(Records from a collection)
++++++++++++++++++++
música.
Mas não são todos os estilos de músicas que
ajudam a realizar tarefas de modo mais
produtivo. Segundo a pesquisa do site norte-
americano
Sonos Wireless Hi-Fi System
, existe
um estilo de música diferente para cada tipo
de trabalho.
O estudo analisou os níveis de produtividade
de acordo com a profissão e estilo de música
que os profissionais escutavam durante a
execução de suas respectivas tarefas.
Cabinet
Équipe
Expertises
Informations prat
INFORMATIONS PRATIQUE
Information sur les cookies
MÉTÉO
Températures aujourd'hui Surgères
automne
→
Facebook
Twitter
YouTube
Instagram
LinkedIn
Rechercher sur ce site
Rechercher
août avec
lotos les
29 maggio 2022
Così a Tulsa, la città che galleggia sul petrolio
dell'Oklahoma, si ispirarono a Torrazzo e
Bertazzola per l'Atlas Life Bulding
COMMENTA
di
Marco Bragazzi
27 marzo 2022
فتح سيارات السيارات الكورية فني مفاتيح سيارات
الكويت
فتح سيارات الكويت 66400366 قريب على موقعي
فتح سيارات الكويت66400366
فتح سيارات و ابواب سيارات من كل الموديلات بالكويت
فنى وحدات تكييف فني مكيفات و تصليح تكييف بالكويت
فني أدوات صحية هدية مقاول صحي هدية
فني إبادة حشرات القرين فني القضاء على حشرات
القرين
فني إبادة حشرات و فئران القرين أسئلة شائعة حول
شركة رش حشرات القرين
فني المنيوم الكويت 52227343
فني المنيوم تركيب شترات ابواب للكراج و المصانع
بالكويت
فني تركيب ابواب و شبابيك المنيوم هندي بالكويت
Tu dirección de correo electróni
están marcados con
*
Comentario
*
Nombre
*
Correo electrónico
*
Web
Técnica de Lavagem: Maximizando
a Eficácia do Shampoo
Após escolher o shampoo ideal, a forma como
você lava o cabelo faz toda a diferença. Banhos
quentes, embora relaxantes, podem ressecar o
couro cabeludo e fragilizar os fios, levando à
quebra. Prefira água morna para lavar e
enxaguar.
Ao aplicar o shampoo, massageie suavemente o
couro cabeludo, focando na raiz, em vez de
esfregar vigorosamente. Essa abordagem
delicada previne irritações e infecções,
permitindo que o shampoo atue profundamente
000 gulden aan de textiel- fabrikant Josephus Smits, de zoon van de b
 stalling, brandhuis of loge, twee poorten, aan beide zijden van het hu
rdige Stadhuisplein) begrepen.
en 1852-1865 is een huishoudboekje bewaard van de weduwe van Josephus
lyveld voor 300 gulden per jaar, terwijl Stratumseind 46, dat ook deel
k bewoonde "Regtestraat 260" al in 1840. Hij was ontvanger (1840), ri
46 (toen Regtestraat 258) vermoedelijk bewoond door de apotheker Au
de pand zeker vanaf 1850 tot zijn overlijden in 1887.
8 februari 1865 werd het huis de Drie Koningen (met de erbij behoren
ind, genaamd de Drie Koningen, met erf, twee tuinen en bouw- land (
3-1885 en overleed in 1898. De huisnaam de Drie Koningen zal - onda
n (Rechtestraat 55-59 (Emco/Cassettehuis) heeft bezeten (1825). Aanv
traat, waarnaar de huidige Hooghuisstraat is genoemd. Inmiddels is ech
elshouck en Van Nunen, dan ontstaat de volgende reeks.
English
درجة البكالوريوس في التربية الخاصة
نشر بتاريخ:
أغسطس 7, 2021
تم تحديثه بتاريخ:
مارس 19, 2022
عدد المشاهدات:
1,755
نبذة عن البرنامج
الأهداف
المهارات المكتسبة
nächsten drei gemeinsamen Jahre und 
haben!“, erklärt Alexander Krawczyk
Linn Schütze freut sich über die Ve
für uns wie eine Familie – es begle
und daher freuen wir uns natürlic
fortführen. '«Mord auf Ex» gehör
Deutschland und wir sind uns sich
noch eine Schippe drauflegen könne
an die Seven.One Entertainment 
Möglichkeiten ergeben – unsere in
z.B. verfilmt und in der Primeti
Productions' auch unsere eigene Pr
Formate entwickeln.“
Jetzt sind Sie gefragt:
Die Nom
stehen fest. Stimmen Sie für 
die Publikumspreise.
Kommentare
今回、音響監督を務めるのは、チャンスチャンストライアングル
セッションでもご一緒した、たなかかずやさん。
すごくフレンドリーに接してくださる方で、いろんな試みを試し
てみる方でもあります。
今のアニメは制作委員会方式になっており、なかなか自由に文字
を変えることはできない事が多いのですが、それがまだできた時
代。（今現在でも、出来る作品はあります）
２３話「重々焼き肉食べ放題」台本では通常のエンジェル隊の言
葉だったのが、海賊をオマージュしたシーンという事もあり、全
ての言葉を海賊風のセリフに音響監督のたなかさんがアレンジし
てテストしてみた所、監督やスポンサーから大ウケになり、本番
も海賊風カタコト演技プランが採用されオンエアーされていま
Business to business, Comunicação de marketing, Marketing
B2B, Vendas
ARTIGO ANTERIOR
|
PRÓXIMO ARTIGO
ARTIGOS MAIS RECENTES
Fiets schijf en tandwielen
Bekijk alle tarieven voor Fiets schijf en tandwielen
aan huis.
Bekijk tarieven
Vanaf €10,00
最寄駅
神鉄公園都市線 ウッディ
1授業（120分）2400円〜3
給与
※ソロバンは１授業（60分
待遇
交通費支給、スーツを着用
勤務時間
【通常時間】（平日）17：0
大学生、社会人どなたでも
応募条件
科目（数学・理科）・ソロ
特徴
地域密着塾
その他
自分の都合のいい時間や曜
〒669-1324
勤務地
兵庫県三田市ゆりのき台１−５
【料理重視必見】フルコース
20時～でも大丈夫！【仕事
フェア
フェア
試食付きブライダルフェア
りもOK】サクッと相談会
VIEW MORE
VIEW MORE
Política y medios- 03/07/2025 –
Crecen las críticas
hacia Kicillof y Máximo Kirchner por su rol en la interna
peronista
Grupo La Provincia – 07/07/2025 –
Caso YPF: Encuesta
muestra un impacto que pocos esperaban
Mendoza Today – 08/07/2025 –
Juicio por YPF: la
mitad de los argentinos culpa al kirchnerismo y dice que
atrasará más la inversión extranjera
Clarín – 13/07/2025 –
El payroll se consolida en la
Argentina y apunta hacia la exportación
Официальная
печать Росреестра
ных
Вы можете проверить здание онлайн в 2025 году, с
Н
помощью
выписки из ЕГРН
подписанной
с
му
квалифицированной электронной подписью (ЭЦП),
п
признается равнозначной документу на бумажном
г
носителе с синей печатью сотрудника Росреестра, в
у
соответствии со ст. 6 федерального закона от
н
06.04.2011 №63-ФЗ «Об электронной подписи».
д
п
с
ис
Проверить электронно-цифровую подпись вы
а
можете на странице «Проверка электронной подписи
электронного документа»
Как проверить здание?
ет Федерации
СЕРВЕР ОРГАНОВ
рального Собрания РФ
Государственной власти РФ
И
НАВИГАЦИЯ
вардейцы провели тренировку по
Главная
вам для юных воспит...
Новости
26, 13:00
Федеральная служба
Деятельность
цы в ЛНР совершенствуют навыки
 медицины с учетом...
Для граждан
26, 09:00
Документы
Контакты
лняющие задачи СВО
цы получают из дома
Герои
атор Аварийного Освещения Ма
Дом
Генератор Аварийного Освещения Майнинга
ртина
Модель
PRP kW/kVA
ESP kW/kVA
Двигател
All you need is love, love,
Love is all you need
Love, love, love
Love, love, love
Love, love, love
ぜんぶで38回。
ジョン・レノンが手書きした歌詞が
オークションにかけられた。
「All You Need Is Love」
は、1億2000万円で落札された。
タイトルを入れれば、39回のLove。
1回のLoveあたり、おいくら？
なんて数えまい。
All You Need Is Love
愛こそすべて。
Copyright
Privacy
++++++++++++++++++++
TASK DIRECTIONS
Rename "Sonos Wireless Hi-Fi System" to "Sonos Home Audio System" everywhere it occurs in the material, and keep everything else the same.

RESULT OF THIS TASK
música.
Mas não são todos os estilos de músicas que
ajudam a realizar tarefas de modo mais
produtivo. Segundo a pesquisa do site norte-
americano
Sonos Home Audio System
, existe
um estilo de música diferente para cada tipo
de trabalho.
O estudo analisou os níveis de produtividade
de acordo com a profissão e estilo de música
que os profissionais escutavam durante a
execução de suas respectivas tarefas.
Cabinet
Équipe
Expertises
Informations prat
INFORMATIONS PRATIQUE
Information sur les cookies
MÉTÉO
Températures aujourd'hui Surgères
automne
→
Facebook
Twitter
YouTube
Instagram
LinkedIn
Rechercher sur ce site
Rechercher
août avec
lotos les
29 maggio 2022
Così a Tulsa, la città che galleggia sul petrolio
dell'Oklahoma, si ispirarono a Torrazzo e
Bertazzola per l'Atlas Life Bulding
COMMENTA
di
Marco Bragazzi
27 marzo 2022
فتح سيارات السيارات الكورية فني مفاتيح سيارات
الكويت
فتح سيارات الكويت 66400366 قريب على موقعي
فتح سيارات الكويت66400366
فتح سيارات و ابواب سيارات من كل الموديلات بالكويت
فنى وحدات تكييف فني مكيفات و تصليح تكييف بالكويت
فني أدوات صحية هدية مقاول صحي هدية
فني إبادة حشرات القرين فني القضاء على حشرات
القرين
فني إبادة حشرات و فئران القرين أسئلة شائعة حول
شركة رش حشرات القرين
فني المنيوم الكويت 52227343
فني المنيوم تركيب شترات ابواب للكراج و المصانع
بالكويت
فني تركيب ابواب و شبابيك المنيوم هندي بالكويت
Tu dirección de correo electróni
están marcados con
*
Comentario
*
Nombre
*
Correo electrónico
*
Web
Técnica de Lavagem: Maximizando
a Eficácia do Shampoo
Após escolher o shampoo ideal, a forma como
você lava o cabelo faz toda a diferença. Banhos
quentes, embora relaxantes, podem ressecar o
couro cabeludo e fragilizar os fios, levando à
quebra. Prefira água morna para lavar e
enxaguar.
Ao aplicar o shampoo, massageie suavemente o
couro cabeludo, focando na raiz, em vez de
esfregar vigorosamente. Essa abordagem
delicada previne irritações e infecções,
permitindo que o shampoo atue profundamente
000 gulden aan de textiel- fabrikant Josephus Smits, de zoon van de b
 stalling, brandhuis of loge, twee poorten, aan beide zijden van het hu
rdige Stadhuisplein) begrepen.
en 1852-1865 is een huishoudboekje bewaard van de weduwe van Josephus
lyveld voor 300 gulden per jaar, terwijl Stratumseind 46, dat ook deel
k bewoonde "Regtestraat 260" al in 1840. Hij was ontvanger (1840), ri
46 (toen Regtestraat 258) vermoedelijk bewoond door de apotheker Au
de pand zeker vanaf 1850 tot zijn overlijden in 1887.
8 februari 1865 werd het huis de Drie Koningen (met de erbij behoren
ind, genaamd de Drie Koningen, met erf, twee tuinen en bouw- land (
3-1885 en overleed in 1898. De huisnaam de Drie Koningen zal - onda
n (Rechtestraat 55-59 (Emco/Cassettehuis) heeft bezeten (1825). Aanv
traat, waarnaar de huidige Hooghuisstraat is genoemd. Inmiddels is ech
elshouck en Van Nunen, dan ontstaat de volgende reeks.
English
درجة البكالوريوس في التربية الخاصة
نشر بتاريخ:
أغسطس 7, 2021
تم تحديثه بتاريخ:
مارس 19, 2022
عدد المشاهدات:
1,755
نبذة عن البرنامج
الأهداف
المهارات المكتسبة
nächsten drei gemeinsamen Jahre und 
haben!“, erklärt Alexander Krawczyk
Linn Schütze freut sich über die Ve
für uns wie eine Familie – es begle
und daher freuen wir uns natürlic
fortführen. '«Mord auf Ex» gehör
Deutschland und wir sind uns sich
noch eine Schippe drauflegen könne
an die Seven.One Entertainment 
Möglichkeiten ergeben – unsere in
z.B. verfilmt und in der Primeti
Productions' auch unsere eigene Pr
Formate entwickeln.“
Jetzt sind Sie gefragt:
Die Nom
stehen fest. Stimmen Sie für 
die Publikumspreise.
Kommentare
今回、音響監督を務めるのは、チャンスチャンストライアングル
セッションでもご一緒した、たなかかずやさん。
すごくフレンドリーに接してくださる方で、いろんな試みを試し
てみる方でもあります。
今のアニメは制作委員会方式になっており、なかなか自由に文字
を変えることはできない事が多いのですが、それがまだできた時
代。（今現在でも、出来る作品はあります）
２３話「重々焼き肉食べ放題」台本では通常のエンジェル隊の言
葉だったのが、海賊をオマージュしたシーンという事もあり、全
ての言葉を海賊風のセリフに音響監督のたなかさんがアレンジし
てテストしてみた所、監督やスポンサーから大ウケになり、本番
も海賊風カタコト演技プランが採用されオンエアーされていま
Business to business, Comunicação de marketing, Marketing
B2B, Vendas
ARTIGO ANTERIOR
|
PRÓXIMO ARTIGO
ARTIGOS MAIS RECENTES
Fiets schijf en tandwielen
Bekijk alle tarieven voor Fiets schijf en tandwielen
aan huis.
Bekijk tarieven
Vanaf €10,00
最寄駅
神鉄公園都市線 ウッディ
1授業（120分）2400円〜3
給与
※ソロバンは１授業（60分
待遇
交通費支給、スーツを着用
勤務時間
【通常時間】（平日）17：0
大学生、社会人どなたでも
応募条件
科目（数学・理科）・ソロ
特徴
地域密着塾
その他
自分の都合のいい時間や曜
〒669-1324
勤務地
兵庫県三田市ゆりのき台１−５
【料理重視必見】フルコース
20時～でも大丈夫！【仕事
フェア
フェア
試食付きブライダルフェア
りもOK】サクッと相談会
VIEW MORE
VIEW MORE
Política y medios- 03/07/2025 –
Crecen las críticas
hacia Kicillof y Máximo Kirchner por su rol en la interna
peronista
Grupo La Provincia – 07/07/2025 –
Caso YPF: Encuesta
muestra un impacto que pocos esperaban
Mendoza Today – 08/07/2025 –
Juicio por YPF: la
mitad de los argentinos culpa al kirchnerismo y dice que
atrasará más la inversión extranjera
Clarín – 13/07/2025 –
El payroll se consolida en la
Argentina y apunta hacia la exportación
Официальная
печать Росреестра
ных
Вы можете проверить здание онлайн в 2025 году, с
Н
помощью
выписки из ЕГРН
подписанной
с
му
квалифицированной электронной подписью (ЭЦП),
п
признается равнозначной документу на бумажном
г
носителе с синей печатью сотрудника Росреестра, в
у
соответствии со ст. 6 федерального закона от
н
06.04.2011 №63-ФЗ «Об электронной подписи».
д
п
с
ис
Проверить электронно-цифровую подпись вы
а
можете на странице «Проверка электронной подписи
электронного документа»
Как проверить здание?
ет Федерации
СЕРВЕР ОРГАНОВ
рального Собрания РФ
Государственной власти РФ
И
НАВИГАЦИЯ
вардейцы провели тренировку по
Главная
вам для юных воспит...
Новости
26, 13:00
Федеральная служба
Деятельность
цы в ЛНР совершенствуют навыки
 медицины с учетом...
Для граждан
26, 09:00
Документы
Контакты
лняющие задачи СВО
цы получают из дома
Герои
атор Аварийного Освещения Ма
Дом
Генератор Аварийного Освещения Майнинга
ртина
Модель
PRP kW/kVA
ESP kW/kVA
Двигател
All you need is love, love,
Love is all you need
Love, love, love
Love, love, love
Love, love, love
ぜんぶで38回。
ジョン・レノンが手書きした歌詞が
オークションにかけられた。
「All You Need Is Love」
は、1億2000万円で落札された。
タイトルを入れれば、39回のLove。
1回のLoveあたり、おいくら？
なんて数えまい。
All You Need Is Love
愛こそすべて。
Copyright
Privacy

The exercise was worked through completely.